Updated by bastyaelvtars about 18 years ago
On Thu, 04 Jan 2007 16:47:13 +0000
"Thomas E. Spanjaard" <tgen@netphreax.net> wrote:
Um, well, actually kernel_APICIO_1.JPG kernel_new1.JPG are the very first mesages that we saw (it showed an ifconfig output, and crashed right after). kernel_APICIO_2.JPG and kernel_new2.JPG were taken after entering 'trace' - kernel_APICIO_3.JPG shows that it does not make a dump for some reason with ACPI enabled, kernel_APICIO_4.JPG is just a better quality version of 3, kernel_APICIO_5.JPG shows the weird error message on booting (from before crash). kernel_new3.jpg is just a better quality version of 2. I don't know what else I should take a picture of. ;-)

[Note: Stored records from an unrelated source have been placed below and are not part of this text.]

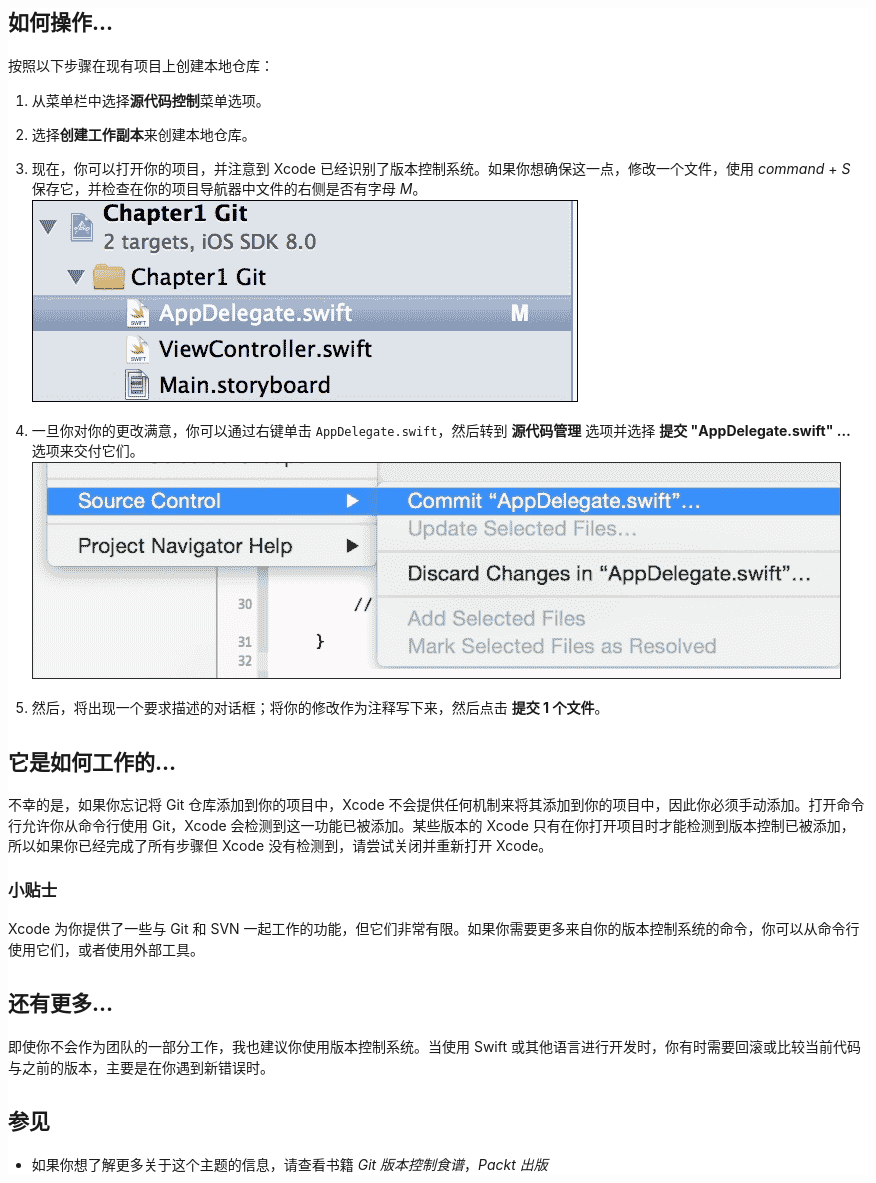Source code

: ## 如何操作...

按照以下步骤在现有项目上创建本地仓库：

1.  从菜单栏中选择**源代码控制**菜单选项。

1.  选择**创建工作副本**来创建本地仓库。

1.  现在，你可以打开你的项目，并注意到 Xcode 已经识别了版本控制系统。如果你想确保这一点，修改一个文件，使用 *command* + *S* 保存它，并检查在你的项目导航器中文件的右侧是否有字母 *M*。![如何操作…](img/00022.jpeg)

1.  一旦你对你的更改满意，你可以通过右键单击 `AppDelegate.swift`，然后转到 **源代码管理** 选项并选择 **提交 "AppDelegate.swift" …** 选项来交付它们。![如何操作…](img/00023.jpeg)

1.  然后，将出现一个要求描述的对话框；将你的修改作为注释写下来，然后点击 **提交 1 个文件**。

## 它是如何工作的…

不幸的是，如果你忘记将 Git 仓库添加到你的项目中，Xcode 不会提供任何机制来将其添加到你的项目中，因此你必须手动添加。打开命令行允许你从命令行使用 Git，Xcode 会检测到这一功能已被添加。某些版本的 Xcode 只有在你打开项目时才能检测到版本控制已被添加，所以如果你已经完成了所有步骤但 Xcode 没有检测到，请尝试关闭并重新打开 Xcode。

### 小贴士

Xcode 为你提供了一些与 Git 和 SVN 一起工作的功能，但它们非常有限。如果你需要更多来自你的版本控制系统的命令，你可以从命令行使用它们，或者使用外部工具。

## 还有更多…

即使你不会作为团队的一部分工作，我也建议你使用版本控制系统。当使用 Swift 或其他语言进行开发时，你有时需要回滚或比较当前代码与之前的版本，主要是在你遇到新错误时。

## 参见

+   如果你想了解更多关于这个主题的信息，请查看书籍 *Git 版本控制食谱*，*Packt 出版*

Updated by bastyaelvtars about 18 years ago
On Thu, 4 Jan 2007 10:45:05 -0800 (PST)
Matthew Dillon <dillon@apollo.backplane.com> wrote:
Does this also explain why this problem occurs in SMP only?
Updated by bastyaelvtars about 18 years ago
On Fri, 5 Jan 2007 11:09:40 -0800 (PST)
Matthew Dillon <dillon@apollo.backplane.com> wrote:
The question is, does the commit just made to HEAD (not PREVIEW) fix
the panics?
Umm, I haven't yet had the time to try it out. I'll test this weekend.
Updated by bastyaelvtars about 18 years ago
Updated to latest PREVIEW, nothing has changed. I'll try w/o APIC_IO, will send new dumps tomorrow, stay tuned. :-(
With UP it works.
Updated by justin almost 18 years ago
Updated by bastyaelvtars almost 18 years ago
I have put it into another SMP machine, built the kernel on top of a fresh PREVIEW installation from the source included on the cd, then rebooted and it crashed as expected. I hacked the sources in single user mode and it seems to work now, - at least it gets past the point where it used to crash.
Thanks to all! :-)